Certo grande interesse per il tg le cui notizie fino a quel momento erano state apprese solo attraverso la radio e i quotidiani e poi, a seguire, la curiosità e l’intrattenimento con i primi programmi serali che via via andavano sottraendo tempo ai rapporti umani. Un evento di notevole progresso ma che ha segnato l’inizio di un cambiamento nelle relazioni di tutti.
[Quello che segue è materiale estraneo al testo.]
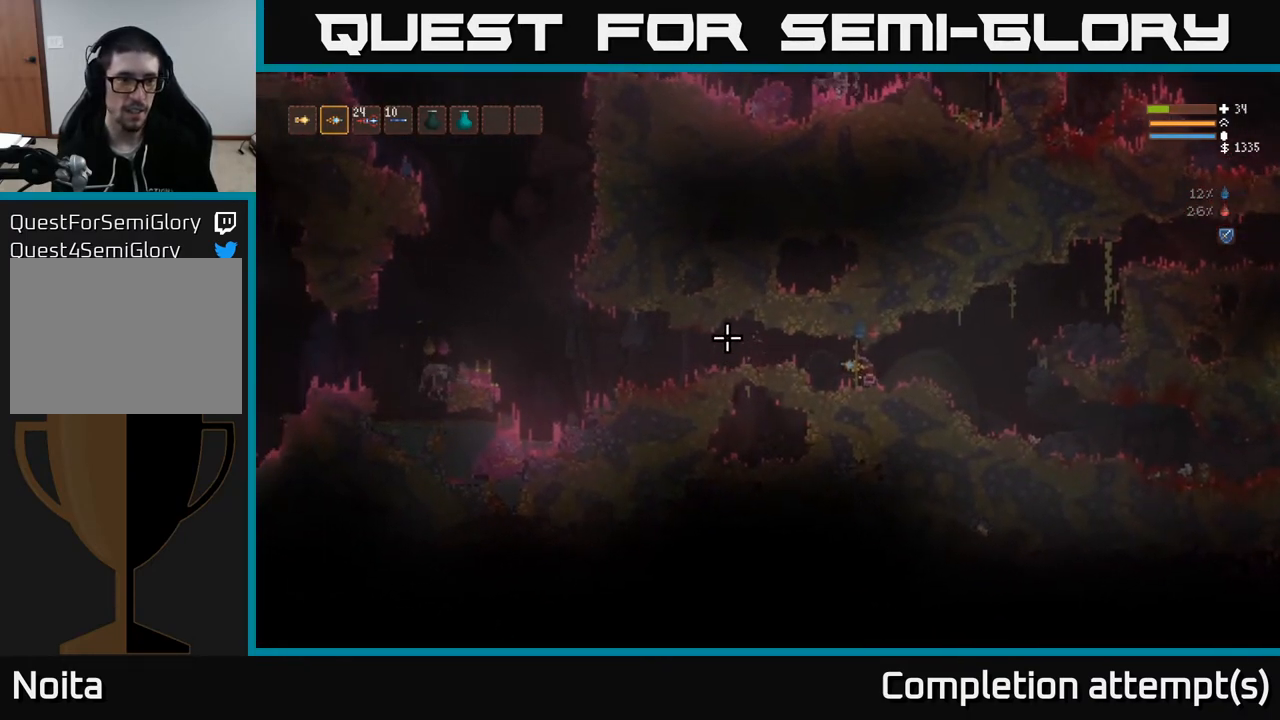
{"buttons": [], "left_stick": "right", "right_stick": "left", "events": [[217, "left_stick", "left"], [433, "left_stick", "right"]]}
L’avanzare della tecnologia ha portato in casa a seguire altri ospiti, cugini della TV, registratori, video registratori e poi computer, tablet, telefonini e ogni sorta di social network, modificando così il nostro modo di essere e di rapportarci con chi ci sta vicino.

Qual’è il duro prezzo da pagare per tutto questo sviluppo tecnologico?

Allora non eravamo in condizione di chiedercelo nè tanto meno di darci una risposta.

Chi non è più giovanissimo ricorderà sicuramente quanto fossero diversi, per non dire migliori, i rapporti con gli amici e i propri cari, erano più veri, intensi, tangibili.

Oggi invece è tutto virtuale, aleatorio e impalpabile, e il mondo digitale che ci ammalia e che sfruttiamo quotidianamente ci dà solo l’illusione di instaurare nuove relazioni. Internet con FB, Twitter e altri social network si sono infiltrati prepotentemente anche nei cellulari, ci fanno credere di far parte di una comunità o di un gruppo, ma in realtà ci stanno allontanando dalle emozioni che solo la vita reale può regalare, come il parlare guardando negli occhi una persona che si ama e viverne appieno le reazioni.

I tempi sono cambiati si è vero, ma non è detto che non si possa fare nulla e tanto meno rimanere inerti e ostaggio dei tanti stimoli esterni che sopraffanno le nostre volontà. Si può tentare quanto meno di rallentare, occupare il nostro tempo libero con la lettura, piuttosto che passare una serata in compagnia di amici tra bella musica e divertimento, o andare a trovare gli anziani nonni, per chi ha ancora la fortuna di poterli godere, ed ascoltare i loro racconti speciali.

Ogni tanto provare a lasciare a casa il telefonino, convincendosi di averlo dimenticato, per poter porre più attenzione a quanto ci circonda, apprezzare il grande dono della vista e del contatto e godere di quanto di più bello e reale la vita ci può regalare. Proviamoci!